Akibatnya, krisis kemanusiaan terjadi pada tahun 2017 dan menjadi sorotan internasional karena militer Myanmar menyerang warga sipil Rohingya.
Faktor Penyebab Konflik Etnis Rohingya
Demikian, dapat disimpulkan beberapa faktor penyebab konflik etnis Rohingya di Myanmar di antaranya,
1. Status yang Berbeda
Perlakuan diskriminatif terhadap Etnis Rohingnya, antara lain disebabkan oleh status mereka yang berbeda. Salah satu akar konflik tersebut adalah status etnis Rohingya yang masih dianggap imigran ilegal di Myanmar.
Pemerintah Myanmar juga tidak mengakui serta tidak memberi status kewarganegaraan kepada mereka. Sebagai akibat karena tidak memiliki kewarganegaraan, etnis Rohingya tidak bisa mengakses pendidikan, layanan kesehatan, dan bahkan pekerjaan yang layak.
Pemerintah Myanmar tak mengakui kewarganegaraan etnis Rohingya karena menganggap kelompok Muslim ini bukan merupakan kelompok etnis yang sudah ada di Myanmar sebelum kemerdekaan Myanmar pada 1948.
Hal itu ditegaskan kembali oleh Presiden Myanmar, Thein Sein pada tahun 2012, di mana Myanmar tidak mungkin memberikan kewarganegaraan kepada kelompok Rohingya yang dianggap imigran gelap dan pelintas batas dari Bangladesh.
Sejak UU Kewarganegaraan 1982 diberlakukan di Myanmar, etnis yang diakui sebagai warga negara adalah etnis yang telah lama berada di Myanmar sebelum pendudukan kolonial Inggris tahun 1824. Tercatat ada 135 etnis namun warga Rohingya etnis Bengali tidak termasuk di dalamnya.
Bukan hanya dilatarbelakangi heterogenitas etnis saja yang menyebabkan konflik antar etnis melainkan juga disebabkan oleh adanya ketimpangan ekonomi, agama, superioritas etnis, dan kebijakan-kebijakan yang ditetapkan oleh pemerintah terutama kebijakan yang mengandung unsur-unsur etnisitas (memberikan hak privilege pada etnis tertentu).

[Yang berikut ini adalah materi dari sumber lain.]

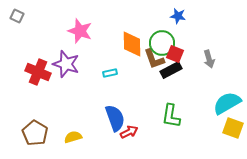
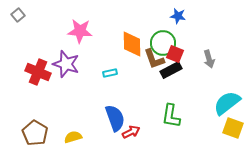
gray square: moved 1 px right, 1 px up; rotated 24 degrees clockwise
pink star: rotated 15 degrees counterclockwise
green circle: moved 1 px right
cyan semicircle: rotated 8 degrees counterclockwise
red arrow: moved 2 px right
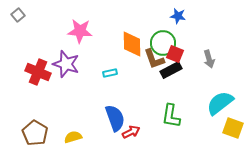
cyan semicircle: moved 7 px left
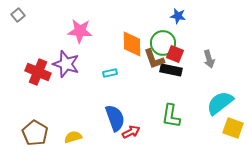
black rectangle: rotated 40 degrees clockwise
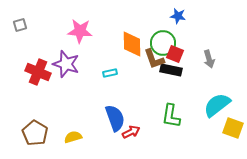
gray square: moved 2 px right, 10 px down; rotated 24 degrees clockwise
cyan semicircle: moved 3 px left, 2 px down
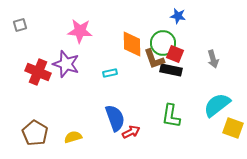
gray arrow: moved 4 px right
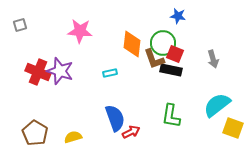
orange diamond: rotated 8 degrees clockwise
purple star: moved 6 px left, 7 px down
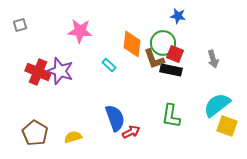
cyan rectangle: moved 1 px left, 8 px up; rotated 56 degrees clockwise
yellow square: moved 6 px left, 2 px up
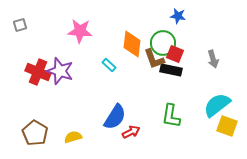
blue semicircle: moved 1 px up; rotated 52 degrees clockwise
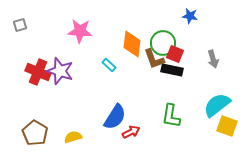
blue star: moved 12 px right
black rectangle: moved 1 px right
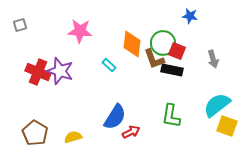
red square: moved 2 px right, 3 px up
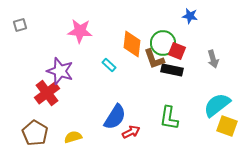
red cross: moved 9 px right, 21 px down; rotated 30 degrees clockwise
green L-shape: moved 2 px left, 2 px down
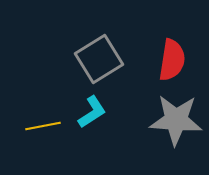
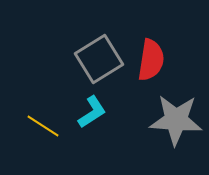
red semicircle: moved 21 px left
yellow line: rotated 44 degrees clockwise
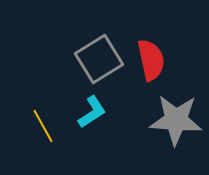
red semicircle: rotated 21 degrees counterclockwise
yellow line: rotated 28 degrees clockwise
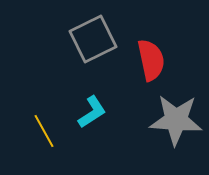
gray square: moved 6 px left, 20 px up; rotated 6 degrees clockwise
yellow line: moved 1 px right, 5 px down
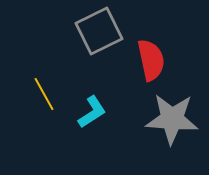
gray square: moved 6 px right, 8 px up
gray star: moved 4 px left, 1 px up
yellow line: moved 37 px up
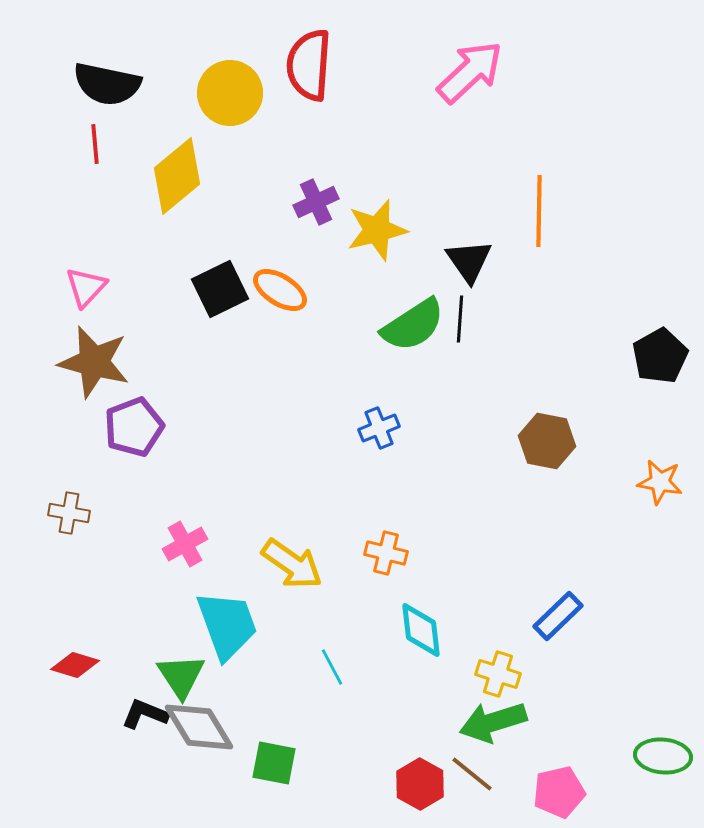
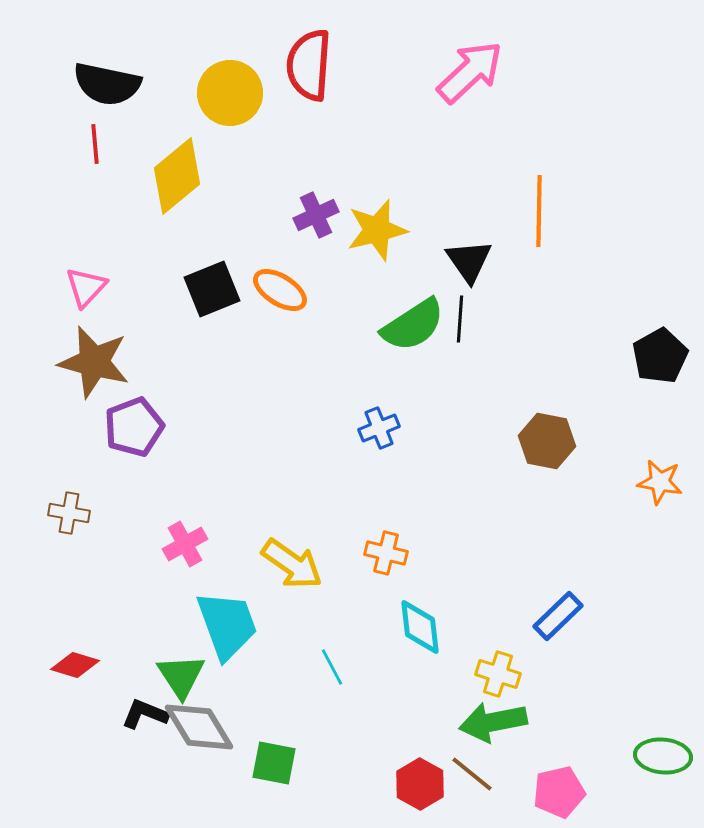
purple cross: moved 13 px down
black square: moved 8 px left; rotated 4 degrees clockwise
cyan diamond: moved 1 px left, 3 px up
green arrow: rotated 6 degrees clockwise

2. Kecemburuan Etnis Rakhine Terhadap Etnis Rohingya
Penyebab konflik etnis di Myanmar selanjutnya adalah adanya kecemburuan dari etnis Rakhine terhadap etnis Rohingya. Hal tersebut dikarenakan populasi etnis Muslim Rohingya dalam beberapa tahun terus meningkat. Bagi mereka, keberadaan etnis Rohingya dianggap sebagai sesuatu yang terus mengganggu.
Keberadaan etnis Rohingya dianggap mengurangi hak atas lahan dan ekonomi, khususnya di wilayah Arakan, Rakhine yang menjadi pusat kehidupan etnis Muslim Rohingya.
Keberadaan etnis Rohingya di Provinsi Rakhine semakin terancam oleh tindakan yang sewenang-wenang seperti penjarahan, pemusnahan tempat tinggal, pembakaran masjid, dan pemerkosaan.
Etnis Rohingya yang banyak menjadi korban perampasan tanah melampiaskan kekecewaannya pada etnis Rakhine yang jauh lebih dilindungi oleh pemerintah.
Sejak saat itu, tingkat kebencian warga Muslim Rohingya semakin besar dengan etnis Rakhine dan konflik antar keduanya sering menimbulkan kerusakan dan pertikaian yang berlarut-larut di Provinsi Rakhine.
3. Burmanisasi
Pada masa Rezim Militer, mulai dari era Ne Win hingga tahun 2000, etnis Rohingnya menghadapi situasi yang berat. Situasi ini dikarenakan adanya diskriminasi dalam skala besar yang dilakukan oleh pemerintah Junta Militer Myanmar. Salah satunya adalah semakin gencarnya kebijakan Burmanisasi yang dilakukan dengan menerapkan program model village.
Model village yaitu suatu perumahan yang dibangun khusus untuk orang-orang beragama Buddha seperti Buddha Rakhine dan orang Buddha lainnya yang sebagian besar berasal dari etnis Burma. Mereka didatangkan secara massal dan kemudian dibekali kebutuhan hidup berupa pasokan bahan pangan dan diberikan rumah yang layak huni oleh pemerintah Myanmar.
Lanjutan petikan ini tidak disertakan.